▸ **Activity**: Each line from the beginning of the entries below through the line that includes "buyer and negotia" must be returned exactly as given.

....

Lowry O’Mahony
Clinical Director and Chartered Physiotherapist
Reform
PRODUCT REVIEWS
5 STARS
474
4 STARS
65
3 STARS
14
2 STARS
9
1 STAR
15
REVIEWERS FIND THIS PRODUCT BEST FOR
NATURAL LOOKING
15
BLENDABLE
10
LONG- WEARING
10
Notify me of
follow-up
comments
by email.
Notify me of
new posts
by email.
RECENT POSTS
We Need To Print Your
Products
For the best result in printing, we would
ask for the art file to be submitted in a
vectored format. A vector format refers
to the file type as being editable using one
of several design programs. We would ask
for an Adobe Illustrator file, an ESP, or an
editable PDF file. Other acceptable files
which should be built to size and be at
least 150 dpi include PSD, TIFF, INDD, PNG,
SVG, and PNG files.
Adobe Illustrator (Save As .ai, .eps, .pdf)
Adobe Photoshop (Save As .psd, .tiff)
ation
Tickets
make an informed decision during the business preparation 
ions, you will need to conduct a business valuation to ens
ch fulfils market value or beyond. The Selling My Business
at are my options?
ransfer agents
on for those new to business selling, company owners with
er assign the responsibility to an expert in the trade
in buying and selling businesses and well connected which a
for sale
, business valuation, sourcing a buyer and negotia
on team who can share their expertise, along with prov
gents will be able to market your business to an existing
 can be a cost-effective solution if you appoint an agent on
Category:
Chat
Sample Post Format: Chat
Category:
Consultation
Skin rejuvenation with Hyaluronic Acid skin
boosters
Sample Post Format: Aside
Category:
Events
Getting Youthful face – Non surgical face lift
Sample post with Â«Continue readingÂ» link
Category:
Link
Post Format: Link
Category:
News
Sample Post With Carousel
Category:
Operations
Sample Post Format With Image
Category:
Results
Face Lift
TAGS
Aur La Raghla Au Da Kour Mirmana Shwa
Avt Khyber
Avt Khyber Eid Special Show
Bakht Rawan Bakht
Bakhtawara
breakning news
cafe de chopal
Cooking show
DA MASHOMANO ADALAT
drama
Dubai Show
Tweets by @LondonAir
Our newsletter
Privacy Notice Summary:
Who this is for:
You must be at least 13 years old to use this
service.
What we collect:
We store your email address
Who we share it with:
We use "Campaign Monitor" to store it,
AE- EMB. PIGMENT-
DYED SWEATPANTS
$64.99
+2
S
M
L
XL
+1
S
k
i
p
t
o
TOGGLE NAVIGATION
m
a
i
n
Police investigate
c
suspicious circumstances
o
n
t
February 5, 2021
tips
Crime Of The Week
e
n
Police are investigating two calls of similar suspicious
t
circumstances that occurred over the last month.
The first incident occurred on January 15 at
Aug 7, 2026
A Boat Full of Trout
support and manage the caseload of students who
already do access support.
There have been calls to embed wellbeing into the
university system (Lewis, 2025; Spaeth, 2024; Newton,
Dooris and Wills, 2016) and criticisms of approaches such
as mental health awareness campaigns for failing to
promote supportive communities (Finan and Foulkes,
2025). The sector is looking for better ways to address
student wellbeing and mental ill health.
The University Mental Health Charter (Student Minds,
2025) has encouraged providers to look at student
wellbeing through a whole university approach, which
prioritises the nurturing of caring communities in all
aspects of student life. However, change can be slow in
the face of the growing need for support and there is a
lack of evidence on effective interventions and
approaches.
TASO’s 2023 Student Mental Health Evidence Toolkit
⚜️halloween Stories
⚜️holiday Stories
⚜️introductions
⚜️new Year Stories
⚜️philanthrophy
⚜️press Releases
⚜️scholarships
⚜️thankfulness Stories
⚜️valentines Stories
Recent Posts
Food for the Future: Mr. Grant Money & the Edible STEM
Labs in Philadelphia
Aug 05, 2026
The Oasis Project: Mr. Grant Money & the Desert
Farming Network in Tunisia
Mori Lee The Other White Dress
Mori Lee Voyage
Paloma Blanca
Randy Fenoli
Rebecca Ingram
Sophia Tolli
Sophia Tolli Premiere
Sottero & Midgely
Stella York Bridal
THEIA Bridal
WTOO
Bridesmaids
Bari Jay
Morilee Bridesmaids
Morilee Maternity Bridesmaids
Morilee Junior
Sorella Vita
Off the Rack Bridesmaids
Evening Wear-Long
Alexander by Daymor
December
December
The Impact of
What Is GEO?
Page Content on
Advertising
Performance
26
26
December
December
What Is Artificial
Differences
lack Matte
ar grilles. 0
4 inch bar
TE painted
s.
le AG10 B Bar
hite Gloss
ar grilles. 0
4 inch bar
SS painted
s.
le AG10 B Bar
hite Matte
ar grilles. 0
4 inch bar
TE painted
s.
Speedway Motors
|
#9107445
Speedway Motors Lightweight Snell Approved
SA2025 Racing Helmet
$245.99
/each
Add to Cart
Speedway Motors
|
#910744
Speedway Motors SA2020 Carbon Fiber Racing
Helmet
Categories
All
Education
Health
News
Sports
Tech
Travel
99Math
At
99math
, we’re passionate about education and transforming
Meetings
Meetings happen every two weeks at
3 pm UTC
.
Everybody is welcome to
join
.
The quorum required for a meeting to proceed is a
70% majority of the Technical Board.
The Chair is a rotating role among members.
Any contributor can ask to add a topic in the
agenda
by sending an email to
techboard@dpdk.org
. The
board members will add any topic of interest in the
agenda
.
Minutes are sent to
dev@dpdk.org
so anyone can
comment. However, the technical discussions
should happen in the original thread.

....

▸ **Solution**:
Lowry O’Mahony
Clinical Director and Chartered Physiotherapist
Reform
PRODUCT REVIEWS
5 STARS
474
4 STARS
65
3 STARS
14
2 STARS
9
1 STAR
15
REVIEWERS FIND THIS PRODUCT BEST FOR
NATURAL LOOKING
15
BLENDABLE
10
LONG- WEARING
10
Notify me of
follow-up
comments
by email.
Notify me of
new posts
by email.
RECENT POSTS
We Need To Print Your
Products
For the best result in printing, we would
ask for the art file to be submitted in a
vectored format. A vector format refers
to the file type as being editable using one
of several design programs. We would ask
for an Adobe Illustrator file, an ESP, or an
editable PDF file. Other acceptable files
which should be built to size and be at
least 150 dpi include PSD, TIFF, INDD, PNG,
SVG, and PNG files.
Adobe Illustrator (Save As .ai, .eps, .pdf)
Adobe Photoshop (Save As .psd, .tiff)
ation
Tickets
make an informed decision during the business preparation 
ions, you will need to conduct a business valuation to ens
ch fulfils market value or beyond. The Selling My Business
at are my options?
ransfer agents
on for those new to business selling, company owners with
er assign the responsibility to an expert in the trade
in buying and selling businesses and well connected which a
for sale
, business valuation, sourcing a buyer and negotia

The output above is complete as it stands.